Ramzi Aburedwan, devenu musicien, chef d’orchestre, compositeur, pédagogue et militant, a passé son enfance dans un camp de réfugiés en Palestine – camp où sa famille fut obligée de s’installer en 1948. A l’image de nombreux enfants palestiniens, son enfance dans le camp a grandement été marquée par la violence de l’occupation durant la première Intifada (1987-1992). Dès l’âge de 8 ans, Ramzi prenait son vélo, dès l’aube, pour aller vendre le journal dans plusieurs quartiers de la ville ; puis, il troquait son vélo contre son sac pour se rendre à l’école. De retour chez lui, les récurrentes invasions israéliennes dans son camp le transformaient en vaillant défenseur de son lieu de vie avec les pierres comme seul moyen de défense contre les armes des soldats.

^^^^^^^^

Actions demandées:
(a) Réécrivez sous forme de liste le paragraphe de l'extrait sur Ramzi Aburedwan qui commence par « Ramzi Aburedwan, devenu musicien », en conservant ses faits principaux.
(b) Prolongez l'extrait sur Ramzi Aburedwan à partir de sa dernière phrase.
Les enregistrements présentés ensuite forment un matériau distinct de l'extrait sur Ramzi Aburedwan.

Données brutes:
^^^^^^^^

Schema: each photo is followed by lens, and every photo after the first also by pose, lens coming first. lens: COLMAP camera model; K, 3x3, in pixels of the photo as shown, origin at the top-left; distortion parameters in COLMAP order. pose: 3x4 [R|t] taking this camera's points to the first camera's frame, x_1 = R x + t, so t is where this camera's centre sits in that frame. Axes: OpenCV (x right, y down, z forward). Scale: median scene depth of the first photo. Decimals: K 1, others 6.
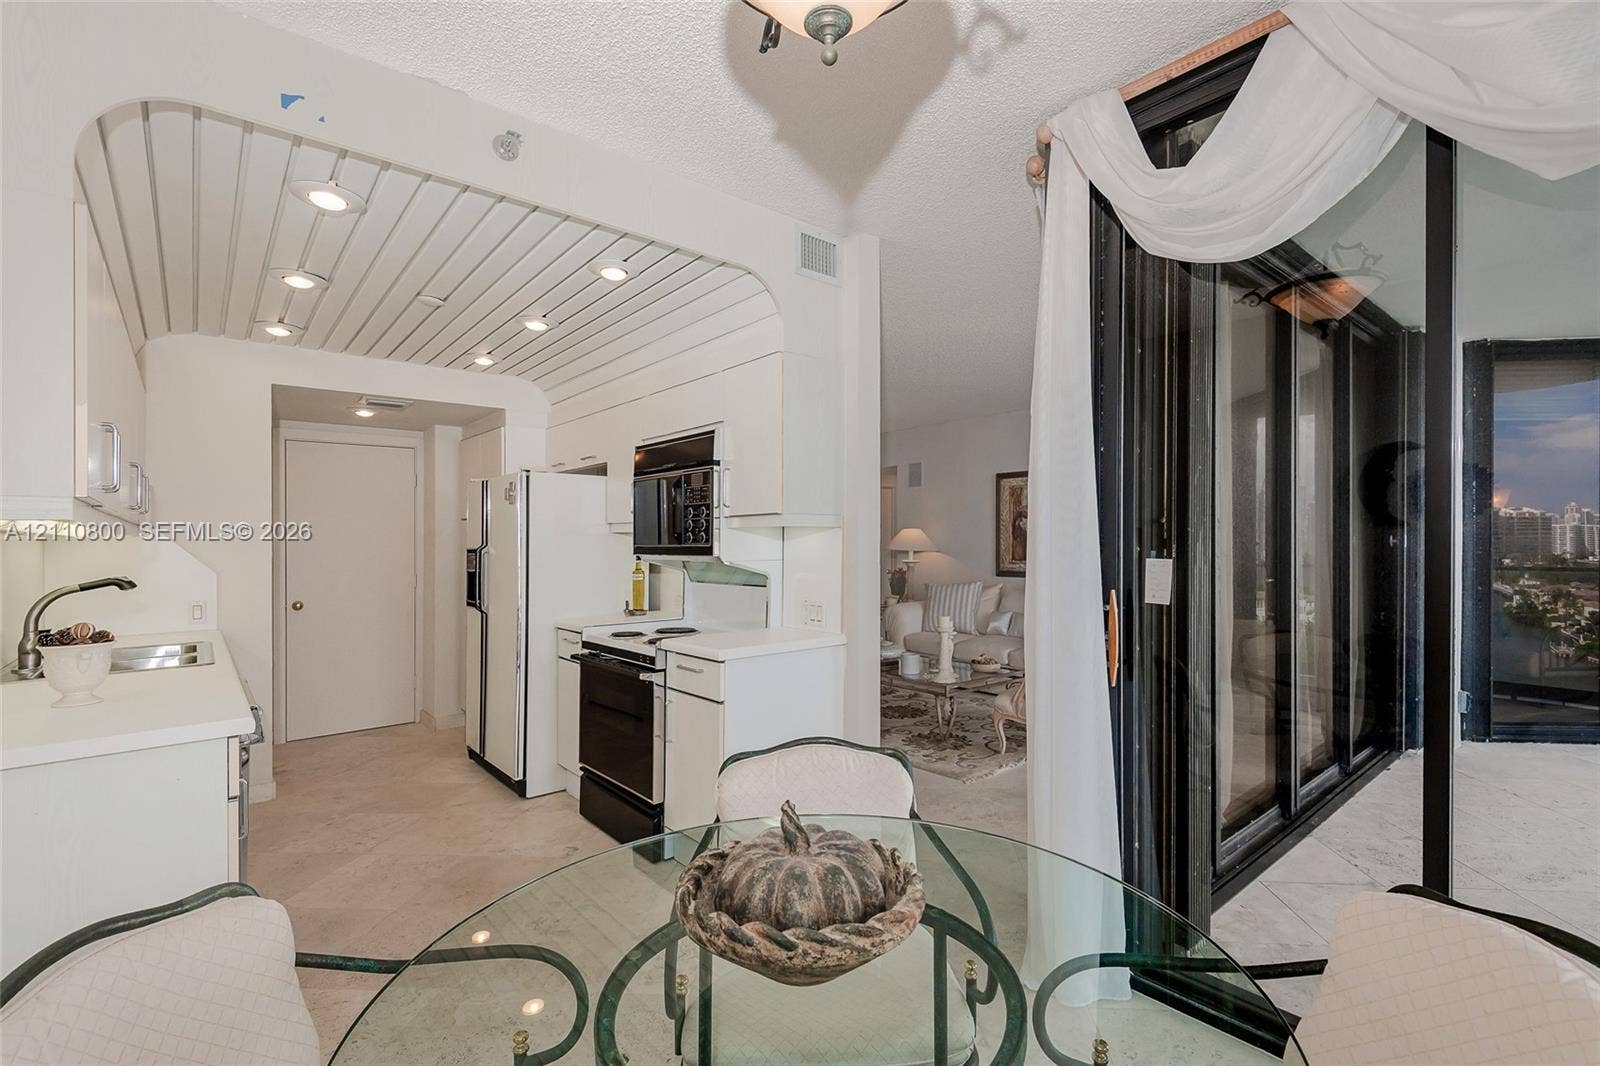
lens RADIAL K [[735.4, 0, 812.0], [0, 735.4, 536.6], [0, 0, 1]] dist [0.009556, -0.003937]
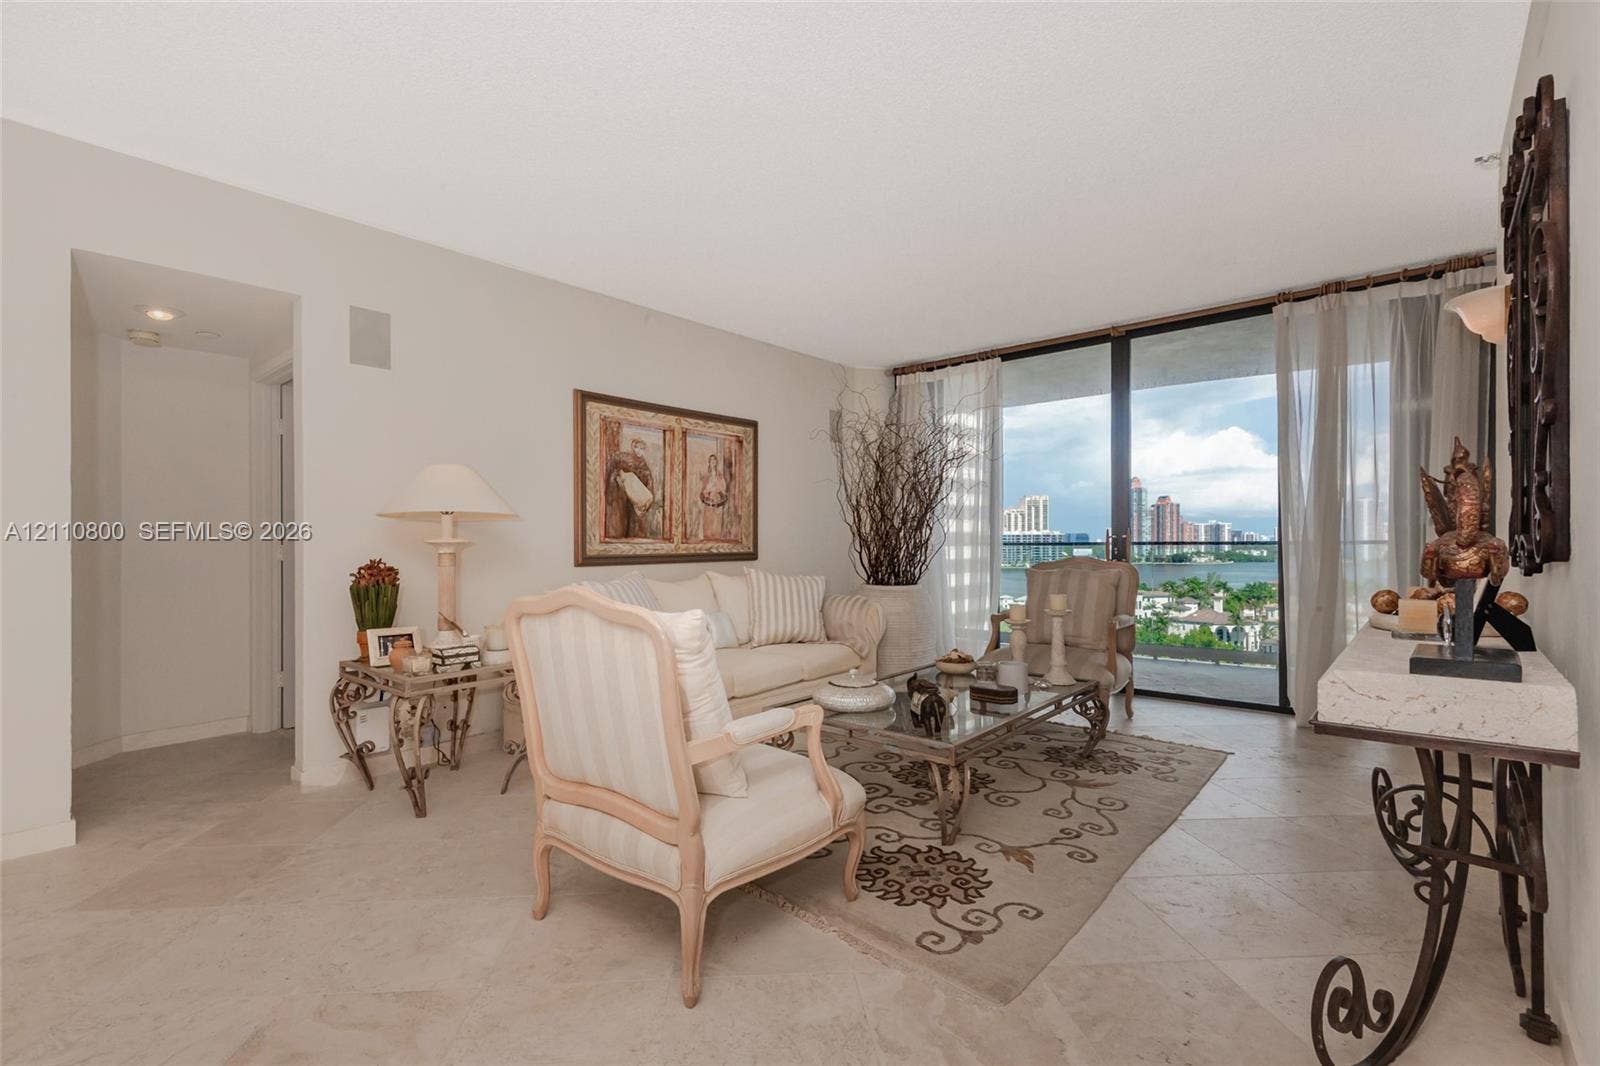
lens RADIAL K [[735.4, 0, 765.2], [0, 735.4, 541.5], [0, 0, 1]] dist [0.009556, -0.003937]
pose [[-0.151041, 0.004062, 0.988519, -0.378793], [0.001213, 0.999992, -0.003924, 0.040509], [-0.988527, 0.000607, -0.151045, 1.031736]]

^^^^^^^^

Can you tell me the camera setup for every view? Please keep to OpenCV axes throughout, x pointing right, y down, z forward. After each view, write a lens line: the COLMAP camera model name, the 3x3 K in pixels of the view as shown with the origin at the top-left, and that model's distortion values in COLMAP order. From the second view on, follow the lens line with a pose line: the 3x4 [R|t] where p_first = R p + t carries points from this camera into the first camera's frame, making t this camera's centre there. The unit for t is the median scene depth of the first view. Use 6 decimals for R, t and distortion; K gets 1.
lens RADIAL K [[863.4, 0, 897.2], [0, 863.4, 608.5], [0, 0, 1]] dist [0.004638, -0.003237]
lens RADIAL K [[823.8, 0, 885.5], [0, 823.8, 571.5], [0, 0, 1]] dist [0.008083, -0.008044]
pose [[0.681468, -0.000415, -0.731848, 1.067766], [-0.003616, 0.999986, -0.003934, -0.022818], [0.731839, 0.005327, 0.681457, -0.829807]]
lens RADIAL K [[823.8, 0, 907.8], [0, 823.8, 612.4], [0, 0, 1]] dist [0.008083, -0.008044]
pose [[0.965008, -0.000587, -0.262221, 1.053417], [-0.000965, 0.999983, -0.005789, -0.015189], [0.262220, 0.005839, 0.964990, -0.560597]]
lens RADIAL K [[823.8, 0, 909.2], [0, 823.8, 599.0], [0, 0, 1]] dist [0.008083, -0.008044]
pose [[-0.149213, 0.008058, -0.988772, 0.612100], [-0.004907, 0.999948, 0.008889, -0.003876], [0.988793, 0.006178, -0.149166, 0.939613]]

^^^^^^^^

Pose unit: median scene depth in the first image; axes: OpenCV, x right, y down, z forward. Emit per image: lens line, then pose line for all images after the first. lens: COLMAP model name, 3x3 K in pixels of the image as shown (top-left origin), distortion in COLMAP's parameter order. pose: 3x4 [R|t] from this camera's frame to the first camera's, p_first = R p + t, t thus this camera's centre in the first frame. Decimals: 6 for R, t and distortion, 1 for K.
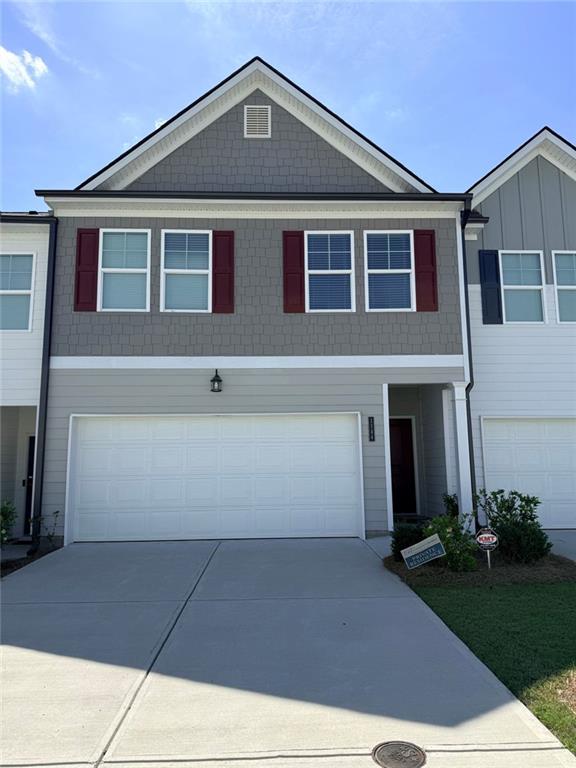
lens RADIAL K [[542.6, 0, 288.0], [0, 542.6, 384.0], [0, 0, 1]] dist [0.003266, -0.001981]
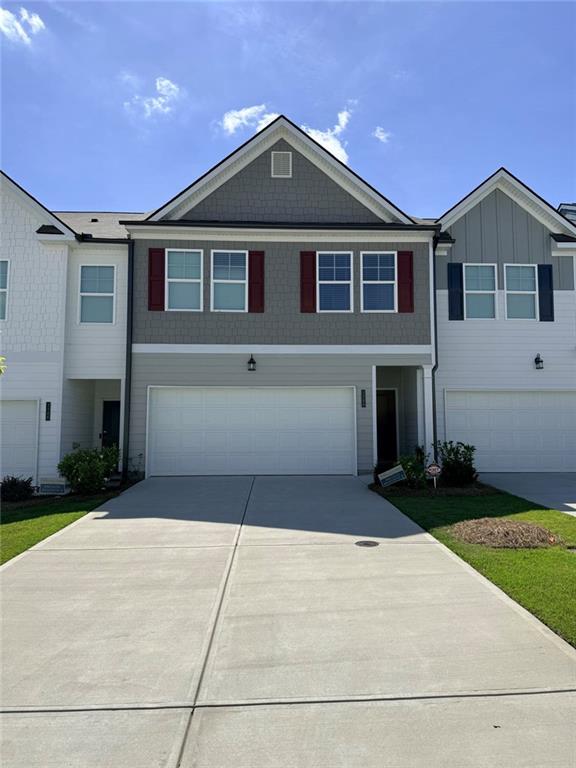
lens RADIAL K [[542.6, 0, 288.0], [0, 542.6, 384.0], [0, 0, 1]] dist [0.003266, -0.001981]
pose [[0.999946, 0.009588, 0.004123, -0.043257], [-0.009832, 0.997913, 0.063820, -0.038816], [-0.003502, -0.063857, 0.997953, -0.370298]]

^^^^^^^^

Liste des réponses:
(a)
- Ramzi Aburedwan est devenu musicien, chef d'orchestre, compositeur, pédagogue et militant.
- Il a grandi dans un camp de réfugiés en Palestine, où sa famille avait dû s'installer en 1948.
- Comme beaucoup d'enfants palestiniens, il a vécu une enfance fortement marquée par la violence de l'occupation pendant la première Intifada (1987-1992).
- Dès l'âge de 8 ans, il vendait le journal à vélo dès l'aube dans plusieurs quartiers de la ville, puis allait à l'école.
- Lors des invasions israéliennes répétées du camp, il le défendait avec des pierres, son seul moyen face aux armes des soldats.

(b)
 Un jour, une des dames à qui il vendait quotidiennement le journal, le pousse à participer à un atelier de musique. De fil en aiguille, Ramzi se développe musicalement. Bénéficiaire d’une bourse d’étude miraculeuse au Conservatoire d’Angers, le quadragénaire, à cheval entre plusieurs cultures, s’est acquis une solide réputation d’instrumentiste avant de fonder Al Kamandjâti, ONG qui fait entrer la musique dans les territoires occupés et les camps du Liban. Il parcourt aujourd’hui le monde avec ses divers ensembles, lorsqu’il n’exhorte pas à l’autonomie et à l’espérance des milliers d’enfants sur sa terre natale.